══ Input records ══

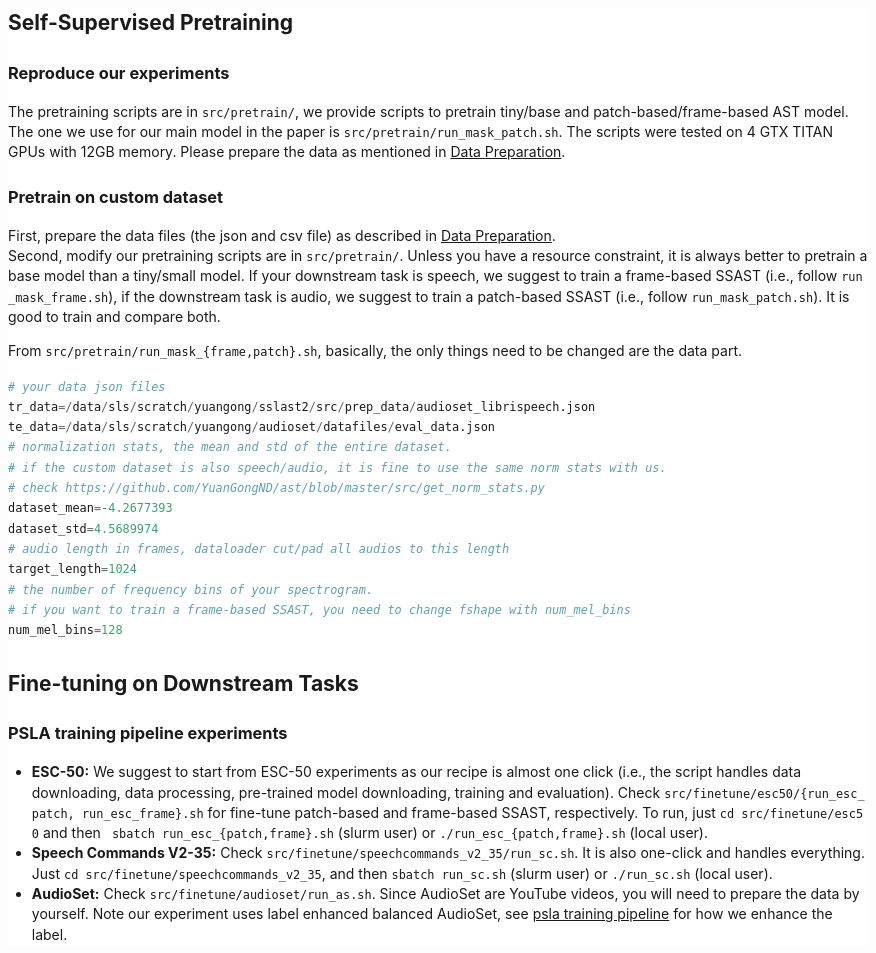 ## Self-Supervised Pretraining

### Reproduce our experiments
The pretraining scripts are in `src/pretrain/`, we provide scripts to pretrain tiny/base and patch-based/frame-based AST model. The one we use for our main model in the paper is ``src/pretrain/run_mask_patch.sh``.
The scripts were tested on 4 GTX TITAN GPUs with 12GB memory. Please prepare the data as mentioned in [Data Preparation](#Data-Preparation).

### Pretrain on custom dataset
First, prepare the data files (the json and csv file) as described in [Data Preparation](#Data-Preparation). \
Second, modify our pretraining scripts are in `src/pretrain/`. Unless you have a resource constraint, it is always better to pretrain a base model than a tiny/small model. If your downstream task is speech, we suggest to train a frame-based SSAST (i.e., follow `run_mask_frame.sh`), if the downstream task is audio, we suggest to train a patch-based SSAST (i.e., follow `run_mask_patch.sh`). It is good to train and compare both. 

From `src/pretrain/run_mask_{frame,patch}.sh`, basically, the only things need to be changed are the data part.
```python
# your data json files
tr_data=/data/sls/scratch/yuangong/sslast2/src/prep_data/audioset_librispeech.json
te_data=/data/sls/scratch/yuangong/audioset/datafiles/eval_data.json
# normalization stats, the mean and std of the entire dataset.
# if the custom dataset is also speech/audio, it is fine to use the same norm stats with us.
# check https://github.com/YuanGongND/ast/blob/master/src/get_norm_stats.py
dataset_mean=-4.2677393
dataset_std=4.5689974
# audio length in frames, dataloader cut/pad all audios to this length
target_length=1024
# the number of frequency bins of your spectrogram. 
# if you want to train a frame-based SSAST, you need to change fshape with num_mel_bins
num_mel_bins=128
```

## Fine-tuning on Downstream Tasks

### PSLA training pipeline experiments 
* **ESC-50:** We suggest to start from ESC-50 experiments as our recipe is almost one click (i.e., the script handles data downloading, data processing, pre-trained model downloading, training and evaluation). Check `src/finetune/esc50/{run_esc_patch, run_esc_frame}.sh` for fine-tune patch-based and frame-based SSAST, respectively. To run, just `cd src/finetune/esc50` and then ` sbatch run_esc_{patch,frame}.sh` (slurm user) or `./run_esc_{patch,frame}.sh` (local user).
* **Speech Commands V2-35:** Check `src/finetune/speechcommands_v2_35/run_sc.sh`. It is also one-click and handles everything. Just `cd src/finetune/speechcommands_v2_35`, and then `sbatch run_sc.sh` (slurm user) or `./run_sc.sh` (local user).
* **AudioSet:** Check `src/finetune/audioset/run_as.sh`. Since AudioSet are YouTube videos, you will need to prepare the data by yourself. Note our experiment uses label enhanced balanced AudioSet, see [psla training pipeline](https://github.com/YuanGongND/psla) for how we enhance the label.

═══
══ Input records ══

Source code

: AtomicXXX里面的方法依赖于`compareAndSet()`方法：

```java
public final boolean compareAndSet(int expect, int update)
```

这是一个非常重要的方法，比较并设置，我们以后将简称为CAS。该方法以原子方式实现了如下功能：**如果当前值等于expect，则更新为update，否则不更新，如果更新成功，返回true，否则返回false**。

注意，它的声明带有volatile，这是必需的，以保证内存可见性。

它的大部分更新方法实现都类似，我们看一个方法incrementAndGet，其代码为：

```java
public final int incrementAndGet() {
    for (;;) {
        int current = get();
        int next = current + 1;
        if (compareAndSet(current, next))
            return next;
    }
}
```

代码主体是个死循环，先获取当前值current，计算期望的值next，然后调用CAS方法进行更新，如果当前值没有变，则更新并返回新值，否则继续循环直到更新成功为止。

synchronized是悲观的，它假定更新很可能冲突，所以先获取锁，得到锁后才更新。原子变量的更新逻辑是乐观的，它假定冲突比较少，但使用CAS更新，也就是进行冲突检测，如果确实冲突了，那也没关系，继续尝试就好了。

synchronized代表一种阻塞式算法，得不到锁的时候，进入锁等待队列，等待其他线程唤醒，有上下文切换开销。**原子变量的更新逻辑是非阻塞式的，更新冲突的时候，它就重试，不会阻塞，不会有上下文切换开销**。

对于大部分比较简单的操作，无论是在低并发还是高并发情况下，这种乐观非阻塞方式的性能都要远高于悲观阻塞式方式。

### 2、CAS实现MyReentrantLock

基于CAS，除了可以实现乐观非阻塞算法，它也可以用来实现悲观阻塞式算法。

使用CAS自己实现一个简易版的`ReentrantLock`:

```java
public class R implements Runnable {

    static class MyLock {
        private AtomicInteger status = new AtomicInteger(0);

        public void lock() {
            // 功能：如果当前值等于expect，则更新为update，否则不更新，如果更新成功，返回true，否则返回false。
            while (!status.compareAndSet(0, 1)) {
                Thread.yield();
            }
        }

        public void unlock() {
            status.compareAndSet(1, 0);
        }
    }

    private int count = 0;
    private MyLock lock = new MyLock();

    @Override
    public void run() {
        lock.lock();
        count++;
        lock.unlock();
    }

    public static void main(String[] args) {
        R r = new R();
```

═══

Exactly reproduce the lines above, starting at the one that contains "## Self-Supervised Pretraining" and ending at the one that contains "The scripts were", both inclusive; leave the pictures out and add no other lines.

 ## Self-Supervised Pretraining

### Reproduce our experiments
The pretraining scripts are in `src/pretrain/`, we provide scripts to pretrain tiny/base and patch-based/frame-based AST model. The one we use for our main model in the paper is ``src/pretrain/run_mask_patch.sh``.
The scripts were tested on 4 GTX TITAN GPUs with 12GB memory. Please prepare the data as mentioned in [Data Preparation](#Data-Preparation).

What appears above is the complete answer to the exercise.